▸ Exercise instructions
Throughout the listing that follows, find each line with the word "drawNote" and copy it.

*** Provided information Section Begins ***

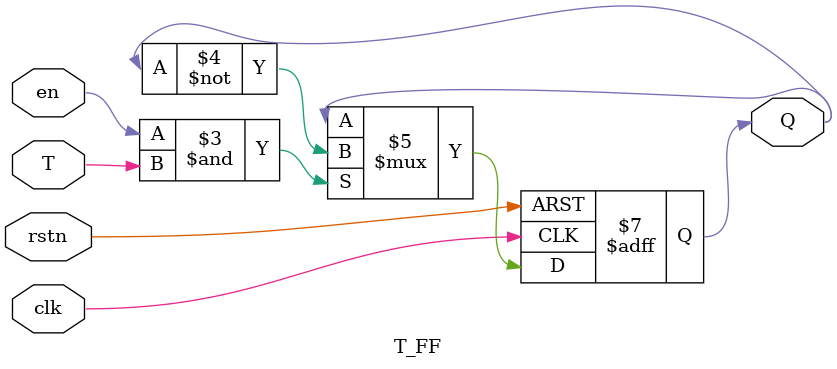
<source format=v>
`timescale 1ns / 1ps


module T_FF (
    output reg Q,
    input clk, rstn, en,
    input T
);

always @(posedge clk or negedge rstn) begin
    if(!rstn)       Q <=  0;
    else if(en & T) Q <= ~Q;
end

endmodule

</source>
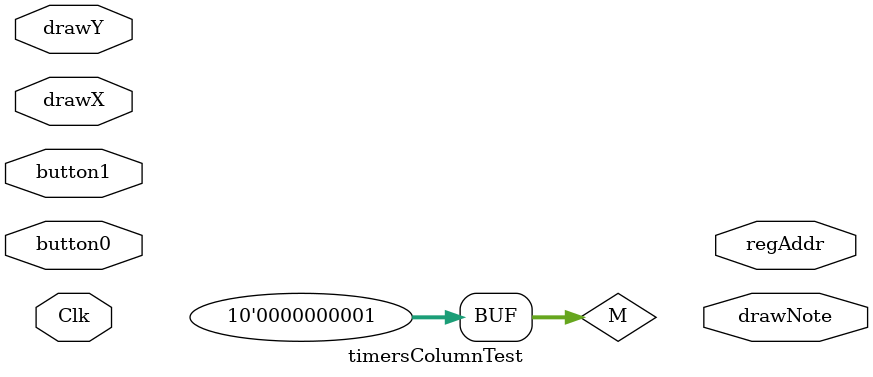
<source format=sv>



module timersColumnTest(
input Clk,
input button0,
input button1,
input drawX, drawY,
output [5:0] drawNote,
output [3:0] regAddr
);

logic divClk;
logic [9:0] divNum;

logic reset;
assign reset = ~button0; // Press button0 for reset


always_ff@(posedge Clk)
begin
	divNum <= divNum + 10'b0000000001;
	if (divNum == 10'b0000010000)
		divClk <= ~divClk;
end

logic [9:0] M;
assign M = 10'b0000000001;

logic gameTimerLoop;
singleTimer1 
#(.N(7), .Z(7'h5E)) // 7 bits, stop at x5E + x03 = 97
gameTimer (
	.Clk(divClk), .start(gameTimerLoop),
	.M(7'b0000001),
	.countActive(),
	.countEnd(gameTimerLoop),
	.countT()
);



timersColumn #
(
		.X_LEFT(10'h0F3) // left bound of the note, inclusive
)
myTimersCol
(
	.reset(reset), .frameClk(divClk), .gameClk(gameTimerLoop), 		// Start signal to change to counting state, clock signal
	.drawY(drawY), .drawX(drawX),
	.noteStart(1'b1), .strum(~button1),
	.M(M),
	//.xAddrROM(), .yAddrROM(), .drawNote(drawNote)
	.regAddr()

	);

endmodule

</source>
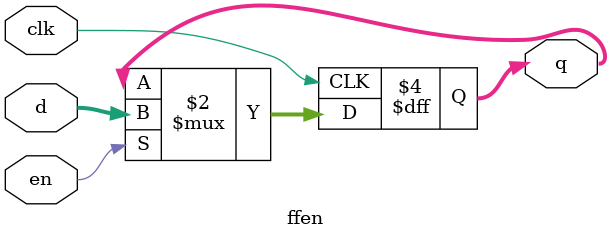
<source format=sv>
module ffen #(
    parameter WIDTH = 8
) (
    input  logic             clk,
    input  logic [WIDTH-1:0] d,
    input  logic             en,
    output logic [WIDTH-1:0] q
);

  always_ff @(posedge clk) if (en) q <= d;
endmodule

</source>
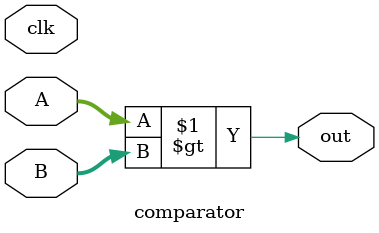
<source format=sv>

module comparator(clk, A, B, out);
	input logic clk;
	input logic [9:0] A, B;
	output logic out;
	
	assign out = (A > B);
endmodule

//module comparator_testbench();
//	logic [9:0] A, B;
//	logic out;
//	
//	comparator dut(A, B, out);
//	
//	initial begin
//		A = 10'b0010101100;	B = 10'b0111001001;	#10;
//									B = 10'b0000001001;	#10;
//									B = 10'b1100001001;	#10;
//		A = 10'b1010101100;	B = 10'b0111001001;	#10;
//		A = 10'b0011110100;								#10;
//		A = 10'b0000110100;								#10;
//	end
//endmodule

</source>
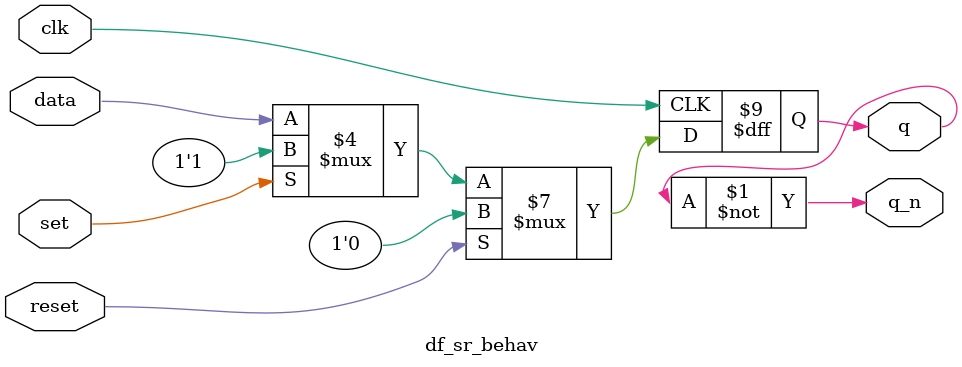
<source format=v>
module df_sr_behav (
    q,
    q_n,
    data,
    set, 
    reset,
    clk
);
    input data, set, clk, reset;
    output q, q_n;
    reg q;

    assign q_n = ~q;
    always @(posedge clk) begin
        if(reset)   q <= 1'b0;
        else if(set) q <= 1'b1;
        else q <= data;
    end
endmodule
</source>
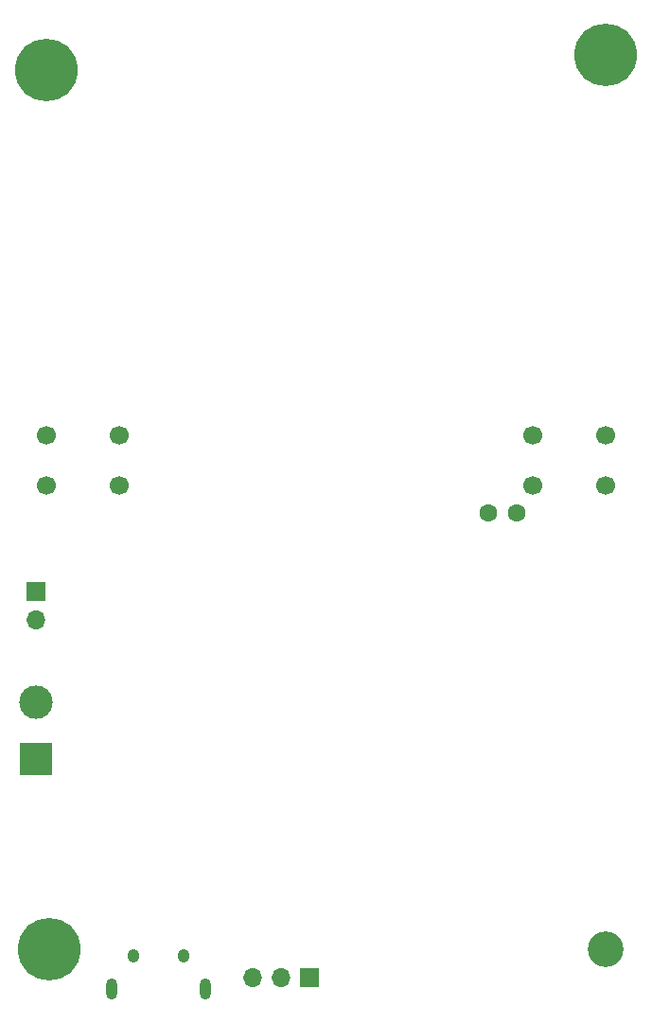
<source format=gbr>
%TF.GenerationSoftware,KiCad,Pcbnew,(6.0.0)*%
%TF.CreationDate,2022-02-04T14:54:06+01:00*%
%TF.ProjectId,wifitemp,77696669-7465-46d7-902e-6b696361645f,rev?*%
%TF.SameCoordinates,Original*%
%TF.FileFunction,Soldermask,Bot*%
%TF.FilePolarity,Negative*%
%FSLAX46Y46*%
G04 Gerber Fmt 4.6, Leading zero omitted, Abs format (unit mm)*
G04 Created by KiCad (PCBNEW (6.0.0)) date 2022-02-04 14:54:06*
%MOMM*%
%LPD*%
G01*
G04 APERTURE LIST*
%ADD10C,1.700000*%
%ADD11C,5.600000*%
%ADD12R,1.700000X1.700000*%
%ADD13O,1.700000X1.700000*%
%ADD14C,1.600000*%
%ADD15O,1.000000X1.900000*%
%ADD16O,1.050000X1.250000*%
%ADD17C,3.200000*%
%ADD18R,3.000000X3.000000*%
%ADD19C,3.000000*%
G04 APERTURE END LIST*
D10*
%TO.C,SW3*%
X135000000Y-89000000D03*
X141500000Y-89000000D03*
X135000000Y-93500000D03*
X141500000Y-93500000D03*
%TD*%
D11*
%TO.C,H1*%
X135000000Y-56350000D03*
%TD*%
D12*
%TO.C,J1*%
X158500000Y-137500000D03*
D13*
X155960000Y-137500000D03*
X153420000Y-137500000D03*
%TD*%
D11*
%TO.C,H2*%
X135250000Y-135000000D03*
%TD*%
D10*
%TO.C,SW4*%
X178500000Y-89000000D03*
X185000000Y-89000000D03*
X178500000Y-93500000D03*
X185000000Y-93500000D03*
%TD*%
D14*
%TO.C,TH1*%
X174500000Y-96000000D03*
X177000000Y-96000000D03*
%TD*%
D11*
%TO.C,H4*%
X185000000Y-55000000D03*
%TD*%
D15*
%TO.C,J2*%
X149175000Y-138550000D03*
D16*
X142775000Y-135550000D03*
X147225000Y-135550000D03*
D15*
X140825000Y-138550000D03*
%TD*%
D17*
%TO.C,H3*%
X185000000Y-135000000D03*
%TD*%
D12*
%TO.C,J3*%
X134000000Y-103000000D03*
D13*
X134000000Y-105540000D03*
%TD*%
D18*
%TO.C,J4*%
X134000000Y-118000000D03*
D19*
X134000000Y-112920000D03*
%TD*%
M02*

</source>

*** Provided information Section Ends ***

▸ Answer area
output [5:0] drawNote,
	//.xAddrROM(), .yAddrROM(), .drawNote(drawNote)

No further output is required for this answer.